Search code examples
apache-sparkaccumulatoraggregator

Spark Accumulator in custom Aggregator


I have a custom aggregator and in the reduce method I would like to use an accumulator to do some statistics.

How should I pass the accumulator to the aggregator?

Do I have to pass the accumulator as a constructor param or do i have to use the AccumulatorContext.get(0)?


Solution

  • Create the accumulator outside of your aggregator (and outside of any other code that will be running on an executor node) and use it within the aggregator.
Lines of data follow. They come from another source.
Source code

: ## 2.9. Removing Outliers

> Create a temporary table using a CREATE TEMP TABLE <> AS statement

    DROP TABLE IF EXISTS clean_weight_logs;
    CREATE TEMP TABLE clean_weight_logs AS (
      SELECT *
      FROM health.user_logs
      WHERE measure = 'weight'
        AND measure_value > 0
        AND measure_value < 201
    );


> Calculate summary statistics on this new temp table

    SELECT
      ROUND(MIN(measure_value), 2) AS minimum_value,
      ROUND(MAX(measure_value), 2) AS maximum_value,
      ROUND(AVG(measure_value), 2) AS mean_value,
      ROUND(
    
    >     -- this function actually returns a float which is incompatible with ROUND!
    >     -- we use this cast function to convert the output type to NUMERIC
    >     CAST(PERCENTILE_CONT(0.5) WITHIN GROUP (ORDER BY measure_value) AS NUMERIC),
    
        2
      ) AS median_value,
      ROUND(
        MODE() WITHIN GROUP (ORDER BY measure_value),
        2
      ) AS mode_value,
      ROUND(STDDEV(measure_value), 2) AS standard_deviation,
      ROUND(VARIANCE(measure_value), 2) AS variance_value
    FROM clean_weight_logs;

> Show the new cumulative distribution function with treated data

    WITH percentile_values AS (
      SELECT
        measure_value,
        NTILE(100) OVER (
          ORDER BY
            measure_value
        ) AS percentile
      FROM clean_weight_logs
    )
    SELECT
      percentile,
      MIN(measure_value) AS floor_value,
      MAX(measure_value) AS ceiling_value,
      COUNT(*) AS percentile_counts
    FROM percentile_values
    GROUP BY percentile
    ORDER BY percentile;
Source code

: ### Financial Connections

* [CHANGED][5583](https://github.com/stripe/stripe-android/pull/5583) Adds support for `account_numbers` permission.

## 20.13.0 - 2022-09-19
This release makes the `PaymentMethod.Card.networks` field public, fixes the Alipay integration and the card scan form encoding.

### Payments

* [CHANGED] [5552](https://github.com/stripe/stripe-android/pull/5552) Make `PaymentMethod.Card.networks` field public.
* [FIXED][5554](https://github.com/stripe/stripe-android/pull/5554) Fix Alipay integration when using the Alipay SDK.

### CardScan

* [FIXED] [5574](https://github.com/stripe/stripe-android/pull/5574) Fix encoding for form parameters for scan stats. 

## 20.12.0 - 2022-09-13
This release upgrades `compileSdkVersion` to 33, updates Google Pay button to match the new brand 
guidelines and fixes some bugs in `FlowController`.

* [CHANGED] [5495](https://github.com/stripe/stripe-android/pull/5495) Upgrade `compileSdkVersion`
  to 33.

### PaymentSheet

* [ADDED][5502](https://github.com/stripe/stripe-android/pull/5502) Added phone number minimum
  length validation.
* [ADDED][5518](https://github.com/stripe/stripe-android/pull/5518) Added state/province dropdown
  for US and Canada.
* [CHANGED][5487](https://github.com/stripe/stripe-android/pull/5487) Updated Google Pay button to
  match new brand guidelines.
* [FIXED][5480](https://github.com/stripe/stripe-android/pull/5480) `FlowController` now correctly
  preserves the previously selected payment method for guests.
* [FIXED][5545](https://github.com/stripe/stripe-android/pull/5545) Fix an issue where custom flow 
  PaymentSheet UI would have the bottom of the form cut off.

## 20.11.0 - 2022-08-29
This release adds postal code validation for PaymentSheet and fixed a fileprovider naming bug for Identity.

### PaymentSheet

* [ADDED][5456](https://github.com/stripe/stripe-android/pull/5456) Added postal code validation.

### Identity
The variable itself can be passed around like any other normal variable.

    val ds = sc.parallelize(1 to 5).toDS()
    val acc = sc.longAccumulator
    val mySumAgg = new Aggregator[Int, Int, Int] {
      def reduce(b: Int, a: Int): Int = {
        acc.add(1)
        a + b
      }      
      [...]
    }.toColumn
    
    ds.groupByKey( i => i)
      .agg(mySumAgg)
      .show()
    
    print("Merge has been called " + acc.value + " times")
    

    If you have created a separate class for your aggregator, you can pass the accumulator via a constructor or you might use a setter.

    You should not use AccumulatorContext, as the docs say:

    An internal class used to track accumulators by Spark itself.